● Work item: Exclude the images, then return every line below exactly as written.

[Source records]
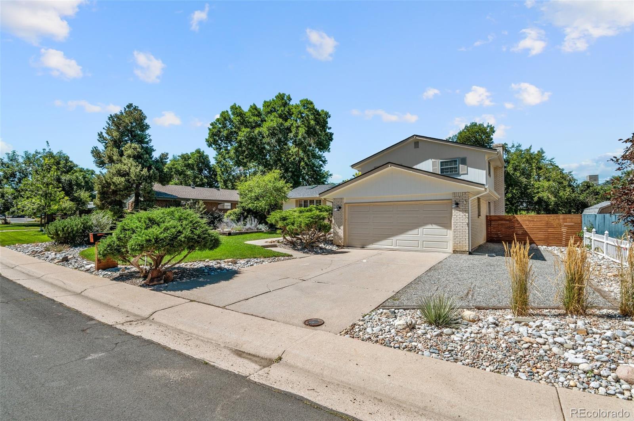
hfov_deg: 93.3
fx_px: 299
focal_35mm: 17
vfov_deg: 70.3
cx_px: 317
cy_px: 210
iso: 400
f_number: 8
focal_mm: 17
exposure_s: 1/640
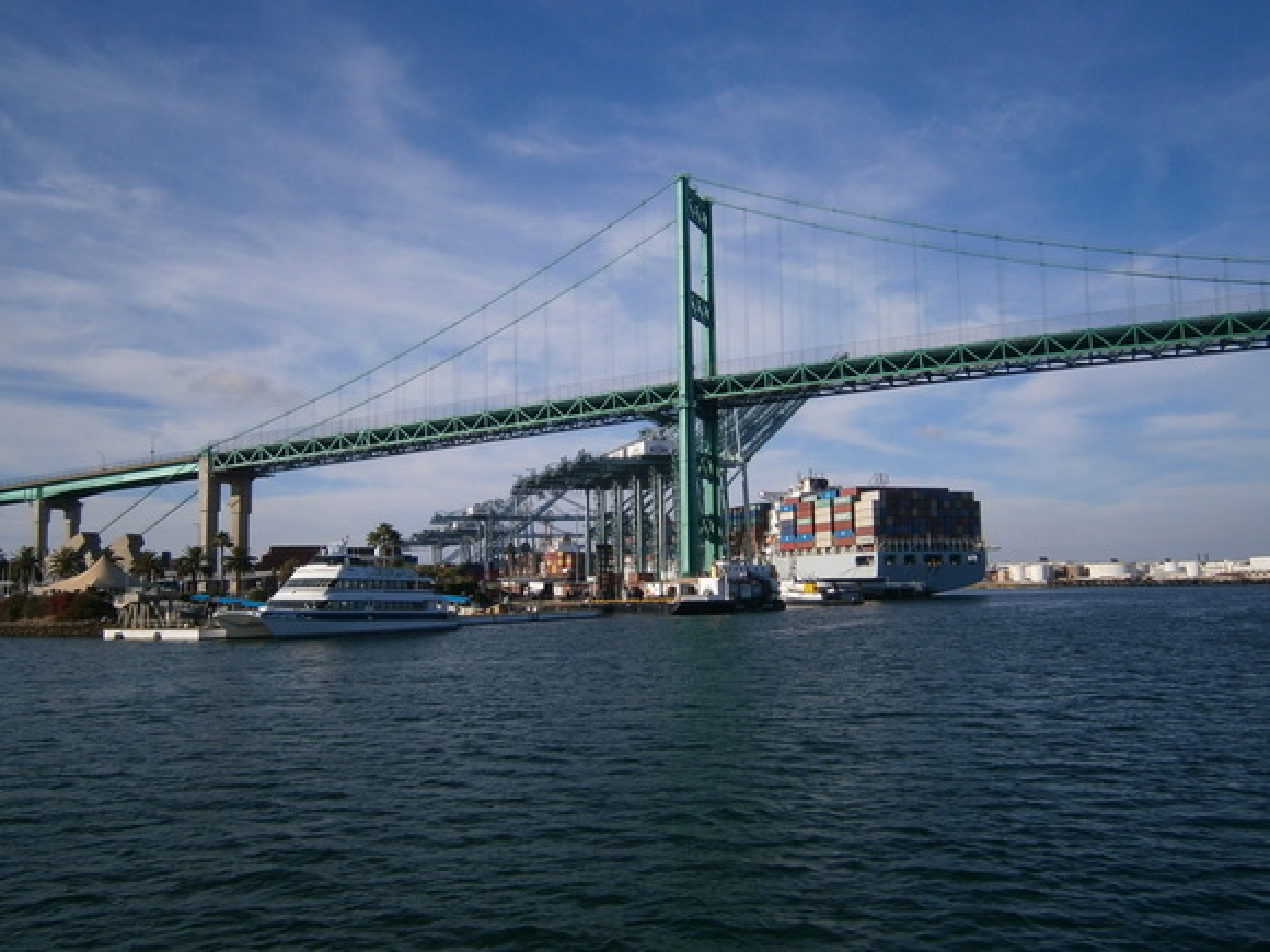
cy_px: 476
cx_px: 635
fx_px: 1137
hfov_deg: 58.4
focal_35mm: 31
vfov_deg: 45.4
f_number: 8.3
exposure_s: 1/250
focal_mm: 5.5
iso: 80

● Answer to this task:
hfov_deg: 93.3
fx_px: 299
focal_35mm: 17
vfov_deg: 70.3
cx_px: 317
cy_px: 210
iso: 400
f_number: 8
focal_mm: 17
exposure_s: 1/640
cy_px: 476
cx_px: 635
fx_px: 1137
hfov_deg: 58.4
focal_35mm: 31
vfov_deg: 45.4
f_number: 8.3
exposure_s: 1/250
focal_mm: 5.5
iso: 80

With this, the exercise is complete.